▸ **What to work on**:
1. According to the notes on Amazon's Dynamo, when does Dynamo handle conflict resolution?
2. Write what comes next in the notes on Amazon's Dynamo, picking up after their final line.

▸ **Source text**:

Dynamo is Amazon’s highly available key-value store.
Source: Dynamo: Amazon’s Highly Available Key-value Store
Context: Amazon uses a service oriented architecture consisting of a huge number of services. Handling failures is the default mode of operation for Amazon handling these many services. At any given time, there are many failing services. Dynamo is designed by keeping this in mind. It has to have high availability inspite of the many failing services. Dynamo sacrifices consistency under certain failure scenarios to achieve this level of high availability.
Design
- Eventually consistent - updates reach all replicas eventually.
- Always writeable - Conflict resolution is handled during reads instead of writes so that writes are never rejected.
- Conflict resolution - The application has the option to be the conflict resolution owner but, in case it doesn’t want to handle it, the store uses the “last write wins” approach for conflict resolution.

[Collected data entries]
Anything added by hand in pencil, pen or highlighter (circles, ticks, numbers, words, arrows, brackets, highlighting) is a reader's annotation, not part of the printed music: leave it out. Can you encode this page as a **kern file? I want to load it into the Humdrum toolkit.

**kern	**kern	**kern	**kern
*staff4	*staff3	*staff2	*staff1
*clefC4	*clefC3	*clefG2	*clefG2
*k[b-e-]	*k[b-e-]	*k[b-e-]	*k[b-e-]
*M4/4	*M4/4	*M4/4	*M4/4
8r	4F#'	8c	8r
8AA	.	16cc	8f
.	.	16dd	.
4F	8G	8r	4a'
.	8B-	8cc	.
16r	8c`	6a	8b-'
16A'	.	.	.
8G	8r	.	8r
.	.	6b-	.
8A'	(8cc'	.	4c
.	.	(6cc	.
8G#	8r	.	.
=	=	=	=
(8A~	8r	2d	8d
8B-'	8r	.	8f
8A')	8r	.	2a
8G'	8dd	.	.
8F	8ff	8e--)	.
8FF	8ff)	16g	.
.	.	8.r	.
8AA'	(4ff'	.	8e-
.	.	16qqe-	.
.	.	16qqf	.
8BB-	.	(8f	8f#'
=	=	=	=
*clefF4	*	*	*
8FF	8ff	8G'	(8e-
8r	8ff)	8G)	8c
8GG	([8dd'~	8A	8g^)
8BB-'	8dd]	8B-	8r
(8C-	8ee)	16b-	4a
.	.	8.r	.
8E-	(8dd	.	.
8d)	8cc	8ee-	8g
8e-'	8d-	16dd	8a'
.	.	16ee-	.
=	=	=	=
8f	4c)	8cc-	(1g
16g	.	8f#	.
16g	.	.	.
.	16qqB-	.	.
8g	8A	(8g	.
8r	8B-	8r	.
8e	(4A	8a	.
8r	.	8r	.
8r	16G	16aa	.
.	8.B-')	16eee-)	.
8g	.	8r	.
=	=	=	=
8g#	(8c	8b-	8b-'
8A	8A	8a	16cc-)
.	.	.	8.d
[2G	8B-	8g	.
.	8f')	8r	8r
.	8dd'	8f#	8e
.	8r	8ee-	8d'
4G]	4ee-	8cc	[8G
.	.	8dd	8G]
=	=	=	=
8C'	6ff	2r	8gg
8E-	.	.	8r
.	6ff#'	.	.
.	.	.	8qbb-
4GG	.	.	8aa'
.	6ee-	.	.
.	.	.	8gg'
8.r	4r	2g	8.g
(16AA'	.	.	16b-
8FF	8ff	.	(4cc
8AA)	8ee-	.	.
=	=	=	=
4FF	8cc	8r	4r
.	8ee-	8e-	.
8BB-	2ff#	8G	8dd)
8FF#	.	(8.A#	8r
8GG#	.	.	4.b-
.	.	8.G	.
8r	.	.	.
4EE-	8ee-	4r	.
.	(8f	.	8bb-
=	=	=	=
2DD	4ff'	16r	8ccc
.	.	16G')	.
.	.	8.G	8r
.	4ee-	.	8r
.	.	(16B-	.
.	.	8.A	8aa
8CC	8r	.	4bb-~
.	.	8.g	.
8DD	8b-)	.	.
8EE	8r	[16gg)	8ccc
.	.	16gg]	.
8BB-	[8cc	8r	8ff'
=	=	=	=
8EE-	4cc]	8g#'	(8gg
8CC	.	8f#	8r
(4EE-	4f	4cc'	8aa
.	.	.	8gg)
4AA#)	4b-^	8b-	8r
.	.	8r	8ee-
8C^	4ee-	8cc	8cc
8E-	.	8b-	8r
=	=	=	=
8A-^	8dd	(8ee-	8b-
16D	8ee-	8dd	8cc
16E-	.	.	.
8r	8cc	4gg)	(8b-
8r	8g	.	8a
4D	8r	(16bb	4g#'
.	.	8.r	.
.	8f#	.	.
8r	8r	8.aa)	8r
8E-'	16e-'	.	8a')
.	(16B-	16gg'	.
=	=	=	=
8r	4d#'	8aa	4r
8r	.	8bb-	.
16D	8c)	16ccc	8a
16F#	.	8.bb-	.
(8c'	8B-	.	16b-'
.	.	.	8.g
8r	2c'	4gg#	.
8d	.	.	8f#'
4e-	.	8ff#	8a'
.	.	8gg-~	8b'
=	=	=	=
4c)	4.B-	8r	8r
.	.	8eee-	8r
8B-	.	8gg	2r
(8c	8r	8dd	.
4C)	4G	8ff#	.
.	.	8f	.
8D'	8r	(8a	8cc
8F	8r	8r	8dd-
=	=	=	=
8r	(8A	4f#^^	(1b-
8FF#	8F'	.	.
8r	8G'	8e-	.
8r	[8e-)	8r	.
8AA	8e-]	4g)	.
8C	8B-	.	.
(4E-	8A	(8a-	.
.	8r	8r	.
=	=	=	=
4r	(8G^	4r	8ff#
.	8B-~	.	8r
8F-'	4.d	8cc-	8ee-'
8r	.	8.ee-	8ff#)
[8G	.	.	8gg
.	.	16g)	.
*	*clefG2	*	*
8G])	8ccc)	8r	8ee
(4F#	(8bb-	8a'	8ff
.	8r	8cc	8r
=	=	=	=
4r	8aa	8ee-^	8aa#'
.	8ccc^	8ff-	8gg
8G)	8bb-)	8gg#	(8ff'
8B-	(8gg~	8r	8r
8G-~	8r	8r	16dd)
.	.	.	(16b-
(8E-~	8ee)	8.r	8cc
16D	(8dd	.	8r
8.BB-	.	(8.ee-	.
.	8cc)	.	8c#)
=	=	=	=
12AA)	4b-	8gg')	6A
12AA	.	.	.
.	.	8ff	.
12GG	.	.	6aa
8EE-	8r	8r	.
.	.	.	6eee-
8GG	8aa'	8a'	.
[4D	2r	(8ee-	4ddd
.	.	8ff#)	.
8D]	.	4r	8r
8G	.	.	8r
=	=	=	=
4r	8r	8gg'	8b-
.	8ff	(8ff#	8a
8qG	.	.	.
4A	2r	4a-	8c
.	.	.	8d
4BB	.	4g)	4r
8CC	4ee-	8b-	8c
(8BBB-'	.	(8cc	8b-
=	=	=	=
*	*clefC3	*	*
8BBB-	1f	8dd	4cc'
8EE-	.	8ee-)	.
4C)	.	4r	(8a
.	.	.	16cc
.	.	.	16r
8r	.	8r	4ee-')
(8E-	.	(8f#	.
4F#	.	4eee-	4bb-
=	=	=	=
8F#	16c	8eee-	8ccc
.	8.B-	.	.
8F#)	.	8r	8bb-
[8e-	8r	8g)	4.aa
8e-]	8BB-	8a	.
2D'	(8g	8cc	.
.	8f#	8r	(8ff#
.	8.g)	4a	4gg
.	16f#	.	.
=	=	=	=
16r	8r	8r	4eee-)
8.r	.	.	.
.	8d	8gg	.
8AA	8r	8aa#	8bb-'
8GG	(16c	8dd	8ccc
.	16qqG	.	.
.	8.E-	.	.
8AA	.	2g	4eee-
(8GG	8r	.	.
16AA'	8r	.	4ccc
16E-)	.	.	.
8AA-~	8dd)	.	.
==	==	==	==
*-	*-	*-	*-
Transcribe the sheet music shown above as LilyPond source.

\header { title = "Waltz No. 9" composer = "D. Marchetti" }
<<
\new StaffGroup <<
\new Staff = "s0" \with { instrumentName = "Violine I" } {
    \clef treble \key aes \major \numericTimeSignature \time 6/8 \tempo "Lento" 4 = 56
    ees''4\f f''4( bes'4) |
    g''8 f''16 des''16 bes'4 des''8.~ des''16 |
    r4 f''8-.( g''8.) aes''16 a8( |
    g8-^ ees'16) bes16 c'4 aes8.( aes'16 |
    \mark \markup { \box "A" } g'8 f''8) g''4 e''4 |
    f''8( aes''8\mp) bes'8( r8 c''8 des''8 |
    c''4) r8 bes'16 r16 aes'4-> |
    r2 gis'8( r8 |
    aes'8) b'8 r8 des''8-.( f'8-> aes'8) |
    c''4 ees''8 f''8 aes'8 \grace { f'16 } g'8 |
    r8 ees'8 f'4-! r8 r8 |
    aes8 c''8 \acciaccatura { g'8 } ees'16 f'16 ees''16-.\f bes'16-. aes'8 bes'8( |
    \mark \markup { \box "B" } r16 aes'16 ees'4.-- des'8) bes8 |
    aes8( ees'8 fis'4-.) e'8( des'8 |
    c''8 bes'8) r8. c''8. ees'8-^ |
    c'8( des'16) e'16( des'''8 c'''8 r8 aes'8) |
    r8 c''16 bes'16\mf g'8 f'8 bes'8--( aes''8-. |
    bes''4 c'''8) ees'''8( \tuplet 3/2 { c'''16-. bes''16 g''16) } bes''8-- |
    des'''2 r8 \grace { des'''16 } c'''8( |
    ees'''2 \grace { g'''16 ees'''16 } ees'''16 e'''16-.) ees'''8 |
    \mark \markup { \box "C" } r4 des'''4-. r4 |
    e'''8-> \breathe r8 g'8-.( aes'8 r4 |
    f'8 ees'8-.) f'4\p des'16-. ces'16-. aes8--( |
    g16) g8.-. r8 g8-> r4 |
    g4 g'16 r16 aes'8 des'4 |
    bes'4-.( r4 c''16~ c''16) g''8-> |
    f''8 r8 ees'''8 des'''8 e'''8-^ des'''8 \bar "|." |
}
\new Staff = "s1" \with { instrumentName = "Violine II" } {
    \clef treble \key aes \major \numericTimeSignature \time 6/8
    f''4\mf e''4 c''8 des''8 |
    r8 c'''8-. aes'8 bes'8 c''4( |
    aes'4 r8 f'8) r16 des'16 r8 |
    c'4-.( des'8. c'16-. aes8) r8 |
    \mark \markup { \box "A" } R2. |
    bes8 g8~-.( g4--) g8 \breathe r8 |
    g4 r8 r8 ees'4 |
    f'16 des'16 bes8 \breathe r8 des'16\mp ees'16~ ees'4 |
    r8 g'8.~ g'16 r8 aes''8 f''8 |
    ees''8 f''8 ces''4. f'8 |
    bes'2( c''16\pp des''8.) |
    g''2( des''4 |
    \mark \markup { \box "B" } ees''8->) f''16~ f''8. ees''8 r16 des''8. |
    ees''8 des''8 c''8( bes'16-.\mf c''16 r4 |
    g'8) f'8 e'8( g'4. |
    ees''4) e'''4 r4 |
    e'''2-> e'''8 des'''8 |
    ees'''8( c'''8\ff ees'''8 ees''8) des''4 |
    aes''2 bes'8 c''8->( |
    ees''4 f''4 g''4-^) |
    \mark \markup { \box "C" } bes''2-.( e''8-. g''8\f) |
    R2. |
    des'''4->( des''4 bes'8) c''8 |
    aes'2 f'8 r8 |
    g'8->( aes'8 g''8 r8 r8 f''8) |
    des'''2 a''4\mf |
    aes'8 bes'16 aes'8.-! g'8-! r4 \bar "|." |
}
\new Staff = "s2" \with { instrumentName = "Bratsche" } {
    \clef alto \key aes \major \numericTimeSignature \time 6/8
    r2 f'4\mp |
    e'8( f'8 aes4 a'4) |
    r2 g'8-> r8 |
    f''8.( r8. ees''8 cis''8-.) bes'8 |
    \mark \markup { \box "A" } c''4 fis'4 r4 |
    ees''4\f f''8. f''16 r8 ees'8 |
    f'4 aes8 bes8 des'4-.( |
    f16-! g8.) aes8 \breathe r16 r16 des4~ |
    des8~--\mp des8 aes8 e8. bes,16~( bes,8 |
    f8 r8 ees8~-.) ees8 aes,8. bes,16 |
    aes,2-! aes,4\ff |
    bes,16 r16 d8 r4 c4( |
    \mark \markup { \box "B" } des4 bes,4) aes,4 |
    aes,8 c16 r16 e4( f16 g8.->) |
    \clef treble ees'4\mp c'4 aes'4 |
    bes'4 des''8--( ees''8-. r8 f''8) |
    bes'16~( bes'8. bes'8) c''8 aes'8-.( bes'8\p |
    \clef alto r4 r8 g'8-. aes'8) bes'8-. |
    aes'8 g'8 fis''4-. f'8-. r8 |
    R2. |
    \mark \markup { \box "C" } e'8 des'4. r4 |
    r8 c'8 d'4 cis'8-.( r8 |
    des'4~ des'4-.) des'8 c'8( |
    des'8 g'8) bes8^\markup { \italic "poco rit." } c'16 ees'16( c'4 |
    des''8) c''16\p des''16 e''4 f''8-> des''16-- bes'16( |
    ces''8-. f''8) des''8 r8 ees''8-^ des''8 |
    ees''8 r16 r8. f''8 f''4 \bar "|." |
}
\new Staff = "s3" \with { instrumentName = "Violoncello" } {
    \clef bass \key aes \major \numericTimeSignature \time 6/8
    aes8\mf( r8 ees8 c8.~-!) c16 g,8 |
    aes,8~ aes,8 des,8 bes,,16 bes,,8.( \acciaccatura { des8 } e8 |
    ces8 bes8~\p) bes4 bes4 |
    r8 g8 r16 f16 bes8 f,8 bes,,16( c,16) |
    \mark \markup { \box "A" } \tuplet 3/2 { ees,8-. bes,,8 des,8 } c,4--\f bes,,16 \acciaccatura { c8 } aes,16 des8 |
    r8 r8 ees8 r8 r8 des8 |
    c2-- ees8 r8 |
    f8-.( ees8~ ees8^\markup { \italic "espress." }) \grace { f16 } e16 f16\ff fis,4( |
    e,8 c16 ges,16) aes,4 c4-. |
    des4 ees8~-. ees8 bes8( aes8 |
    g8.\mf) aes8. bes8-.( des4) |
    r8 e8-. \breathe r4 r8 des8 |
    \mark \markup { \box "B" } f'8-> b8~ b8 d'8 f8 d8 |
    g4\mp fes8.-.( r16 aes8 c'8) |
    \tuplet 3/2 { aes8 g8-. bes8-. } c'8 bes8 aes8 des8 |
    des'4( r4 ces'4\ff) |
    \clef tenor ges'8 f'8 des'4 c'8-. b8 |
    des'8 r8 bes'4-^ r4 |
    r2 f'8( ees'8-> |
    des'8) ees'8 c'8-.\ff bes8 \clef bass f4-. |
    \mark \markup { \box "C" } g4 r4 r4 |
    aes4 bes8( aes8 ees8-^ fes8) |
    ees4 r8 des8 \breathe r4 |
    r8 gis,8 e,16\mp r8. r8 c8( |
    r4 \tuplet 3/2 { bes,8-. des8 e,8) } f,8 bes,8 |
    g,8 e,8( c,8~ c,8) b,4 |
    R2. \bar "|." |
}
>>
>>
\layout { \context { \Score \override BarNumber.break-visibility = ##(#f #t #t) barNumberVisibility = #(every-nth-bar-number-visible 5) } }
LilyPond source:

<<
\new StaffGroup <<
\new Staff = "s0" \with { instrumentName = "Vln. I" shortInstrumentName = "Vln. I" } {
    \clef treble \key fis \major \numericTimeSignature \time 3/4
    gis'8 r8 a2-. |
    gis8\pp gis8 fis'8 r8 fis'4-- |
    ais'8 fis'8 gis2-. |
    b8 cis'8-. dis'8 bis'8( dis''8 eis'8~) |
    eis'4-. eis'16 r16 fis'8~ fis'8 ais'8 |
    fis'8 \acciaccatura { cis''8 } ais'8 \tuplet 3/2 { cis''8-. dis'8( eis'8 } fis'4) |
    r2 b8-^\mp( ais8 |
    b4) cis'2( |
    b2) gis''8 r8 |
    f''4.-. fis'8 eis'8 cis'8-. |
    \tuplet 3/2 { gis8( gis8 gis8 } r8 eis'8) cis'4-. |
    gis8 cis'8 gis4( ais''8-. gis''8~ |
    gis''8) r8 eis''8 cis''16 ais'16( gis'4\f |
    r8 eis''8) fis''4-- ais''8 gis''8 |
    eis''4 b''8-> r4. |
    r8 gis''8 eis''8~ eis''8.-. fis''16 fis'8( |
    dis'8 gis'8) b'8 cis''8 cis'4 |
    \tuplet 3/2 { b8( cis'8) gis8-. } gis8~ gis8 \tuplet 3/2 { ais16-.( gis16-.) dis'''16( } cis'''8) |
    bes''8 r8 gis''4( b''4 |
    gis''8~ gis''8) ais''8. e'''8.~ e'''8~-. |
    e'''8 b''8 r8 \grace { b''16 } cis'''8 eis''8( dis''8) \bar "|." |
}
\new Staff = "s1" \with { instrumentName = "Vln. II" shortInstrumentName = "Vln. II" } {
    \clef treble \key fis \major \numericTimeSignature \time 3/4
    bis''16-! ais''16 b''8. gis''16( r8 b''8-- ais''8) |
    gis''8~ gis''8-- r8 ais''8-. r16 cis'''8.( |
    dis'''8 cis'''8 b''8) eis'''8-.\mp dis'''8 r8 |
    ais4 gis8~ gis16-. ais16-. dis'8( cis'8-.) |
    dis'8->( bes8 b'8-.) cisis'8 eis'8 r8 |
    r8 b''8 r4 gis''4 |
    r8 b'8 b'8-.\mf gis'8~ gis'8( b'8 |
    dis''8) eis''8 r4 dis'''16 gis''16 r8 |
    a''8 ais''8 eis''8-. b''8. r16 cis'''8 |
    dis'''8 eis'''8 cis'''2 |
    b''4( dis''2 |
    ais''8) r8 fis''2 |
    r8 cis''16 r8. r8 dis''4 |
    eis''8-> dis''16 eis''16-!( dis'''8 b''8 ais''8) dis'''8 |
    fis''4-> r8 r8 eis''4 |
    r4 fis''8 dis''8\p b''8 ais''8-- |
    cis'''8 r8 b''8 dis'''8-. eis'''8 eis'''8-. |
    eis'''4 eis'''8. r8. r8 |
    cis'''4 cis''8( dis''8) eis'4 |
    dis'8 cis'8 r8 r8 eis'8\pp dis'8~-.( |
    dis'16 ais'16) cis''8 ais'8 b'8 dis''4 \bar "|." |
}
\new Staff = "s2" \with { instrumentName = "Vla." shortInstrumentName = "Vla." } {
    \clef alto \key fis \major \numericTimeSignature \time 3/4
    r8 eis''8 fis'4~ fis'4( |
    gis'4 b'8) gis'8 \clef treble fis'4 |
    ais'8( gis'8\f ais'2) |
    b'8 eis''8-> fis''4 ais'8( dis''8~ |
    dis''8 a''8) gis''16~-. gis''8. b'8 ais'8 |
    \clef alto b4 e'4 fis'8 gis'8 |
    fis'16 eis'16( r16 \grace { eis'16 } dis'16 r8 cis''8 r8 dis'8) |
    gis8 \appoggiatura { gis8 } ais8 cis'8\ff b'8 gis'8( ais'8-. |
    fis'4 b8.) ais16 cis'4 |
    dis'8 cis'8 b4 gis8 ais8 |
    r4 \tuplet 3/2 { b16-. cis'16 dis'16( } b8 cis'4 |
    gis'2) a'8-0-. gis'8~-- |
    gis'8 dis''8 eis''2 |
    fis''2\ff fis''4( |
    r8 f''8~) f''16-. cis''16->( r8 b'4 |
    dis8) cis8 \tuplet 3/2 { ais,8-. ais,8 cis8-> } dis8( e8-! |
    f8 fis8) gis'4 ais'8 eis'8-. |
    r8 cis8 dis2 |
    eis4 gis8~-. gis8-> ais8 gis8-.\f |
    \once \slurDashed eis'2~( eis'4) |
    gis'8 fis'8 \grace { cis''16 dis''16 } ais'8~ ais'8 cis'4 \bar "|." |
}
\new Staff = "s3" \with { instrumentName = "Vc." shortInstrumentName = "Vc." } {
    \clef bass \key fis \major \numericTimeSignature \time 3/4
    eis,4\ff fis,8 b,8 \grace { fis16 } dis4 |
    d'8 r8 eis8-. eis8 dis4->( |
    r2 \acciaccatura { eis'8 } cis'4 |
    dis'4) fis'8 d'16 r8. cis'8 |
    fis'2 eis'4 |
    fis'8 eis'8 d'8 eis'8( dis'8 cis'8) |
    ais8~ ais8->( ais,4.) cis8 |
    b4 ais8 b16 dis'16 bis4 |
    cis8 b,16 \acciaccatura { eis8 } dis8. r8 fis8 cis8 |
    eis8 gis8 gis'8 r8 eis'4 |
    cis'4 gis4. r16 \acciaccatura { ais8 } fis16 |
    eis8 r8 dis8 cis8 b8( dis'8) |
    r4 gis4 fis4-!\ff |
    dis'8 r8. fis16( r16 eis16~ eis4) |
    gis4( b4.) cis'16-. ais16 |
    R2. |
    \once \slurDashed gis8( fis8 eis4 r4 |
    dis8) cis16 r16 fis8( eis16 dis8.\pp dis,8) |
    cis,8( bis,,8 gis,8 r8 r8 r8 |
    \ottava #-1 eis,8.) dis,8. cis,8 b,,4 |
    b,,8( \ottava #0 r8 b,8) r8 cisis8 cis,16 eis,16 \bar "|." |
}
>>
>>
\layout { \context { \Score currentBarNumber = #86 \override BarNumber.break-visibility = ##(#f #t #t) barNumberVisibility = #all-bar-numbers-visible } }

▸ **Outputs by task**:
1. During reads instead of writes, so that writes are never rejected.

2.
- Incremental stability - Can scale one node at a time with minimal impact to both the operators of the system and the system itself.
- Symmetry - Every node has the same responsibility (no ownership model).
- Decentralized - Centralized control can result in outages. Dynamo’s design favors decentralization.
- Heterogeneity - Work can be distributed to nodes based on it’s capacity.
Core techniques (Challenge - Technique - Advantage)
- Partitioning - Consistency hashing - Incremental stability
- High availability for writes - Vector clocks with read reconciliation - Vector size is decoupled from update rates
- Temporary failures - Sloppy quorum and hinted handoff - High availability and durability even when some replicas are not available
- Recovery from permanent failures - Anti-entropy using Merkle trees - Synchronizes divergent replicas in the background
- Membership and failure detection - Gossip-based membership protocol - Preserves symmetry and avoids central ownership
System interface
get(key)- Returns a single object or a list of objects with conflicting versions along with a context.put(key, context, object)- Uses the key to identify where the replicas should be placed and writes the replicas to the disk.
Dynamo uses MD5 hash on the key, which is used to determine the storage nodes responsible for serving the key.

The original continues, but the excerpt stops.